36. Thus, it is clear that for the loss of foetus, Delhi High Court awarded compensation in the amount of Rs. 2,50,000/ - on the basis of judgments of Madhya Pradesh High Court, Madras High Court and Karnataka High Court.
37. In the instant matter, the claimant Ramkanya received injuries in the accident and the trial court awarded Rs. 3,000/- to her for the injuries received by her. It is also an admitted fact that she delivered female child dead during the period she remained admitted in the Hospital. The Post mortem report Ex. 4 the members of the Board were of the opinion that cause of death was shock. The post mortem of the dead body of female child was conducted on 3.11.2006. The post mortem report also reveals that the child was born dead during treatment. The portion showing this entry reads as under :
Daurane ilaj mrit shishu ko janam diya.
In my view the claimant Ramkanya during treatment gave birth to a dead female child. The findings of the MACT are perverse as per the principles enunciated above. Thus as per the decisions of the Delhi High Court based on the decisions of the Andhra Pradesh High Court, Karnataka High Court and Madhya Pradesh High Court, the claimants are entitled for compensation for the death of dead female child. The MACT has not determined the compensation payable on account of death of female child of the claimants, hence at this stage without sending the matter back to the Tribunal, I award an amount of Rs. 1,50,000/- as compensation to the claimants.
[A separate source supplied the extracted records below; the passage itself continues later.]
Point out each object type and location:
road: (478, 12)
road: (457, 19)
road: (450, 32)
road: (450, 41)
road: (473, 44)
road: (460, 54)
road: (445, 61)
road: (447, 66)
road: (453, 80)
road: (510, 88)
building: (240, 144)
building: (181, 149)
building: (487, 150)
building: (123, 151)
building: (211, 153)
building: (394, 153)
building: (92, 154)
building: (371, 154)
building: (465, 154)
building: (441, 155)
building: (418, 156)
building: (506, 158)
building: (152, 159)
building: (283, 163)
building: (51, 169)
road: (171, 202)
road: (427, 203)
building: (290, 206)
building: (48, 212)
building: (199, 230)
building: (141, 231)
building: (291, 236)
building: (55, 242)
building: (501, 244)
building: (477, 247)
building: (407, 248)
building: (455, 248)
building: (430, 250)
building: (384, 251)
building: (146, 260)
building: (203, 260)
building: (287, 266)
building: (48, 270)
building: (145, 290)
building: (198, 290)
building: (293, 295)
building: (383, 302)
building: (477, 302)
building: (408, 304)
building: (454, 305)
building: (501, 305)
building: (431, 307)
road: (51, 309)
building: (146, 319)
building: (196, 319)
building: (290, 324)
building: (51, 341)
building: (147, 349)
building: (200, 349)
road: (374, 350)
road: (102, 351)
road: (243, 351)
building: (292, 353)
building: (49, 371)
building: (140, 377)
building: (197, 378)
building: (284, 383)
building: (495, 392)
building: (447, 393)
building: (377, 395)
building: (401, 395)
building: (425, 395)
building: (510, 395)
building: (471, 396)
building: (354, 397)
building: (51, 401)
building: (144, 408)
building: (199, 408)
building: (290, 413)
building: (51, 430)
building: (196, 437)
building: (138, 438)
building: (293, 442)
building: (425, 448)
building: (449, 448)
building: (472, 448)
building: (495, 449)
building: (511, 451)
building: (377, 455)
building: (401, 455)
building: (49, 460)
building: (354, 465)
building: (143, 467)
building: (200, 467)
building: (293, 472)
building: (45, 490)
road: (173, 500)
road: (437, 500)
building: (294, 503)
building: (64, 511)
Out of this 50% amount shall be kept in FD for a period of five years and the 50% amount shall be payable to the claimants. The claimants are also entitled to 6% interest per annum from the date of filing of the claim petition. The respondents 1 and 2, who are driver and owner shall pay the amount within a period of three months. To this extent the award of the Tribunal in claim case No. 164/07 is modified. The appeal is disposed of accordingly. The parties are directed to bear their own costs.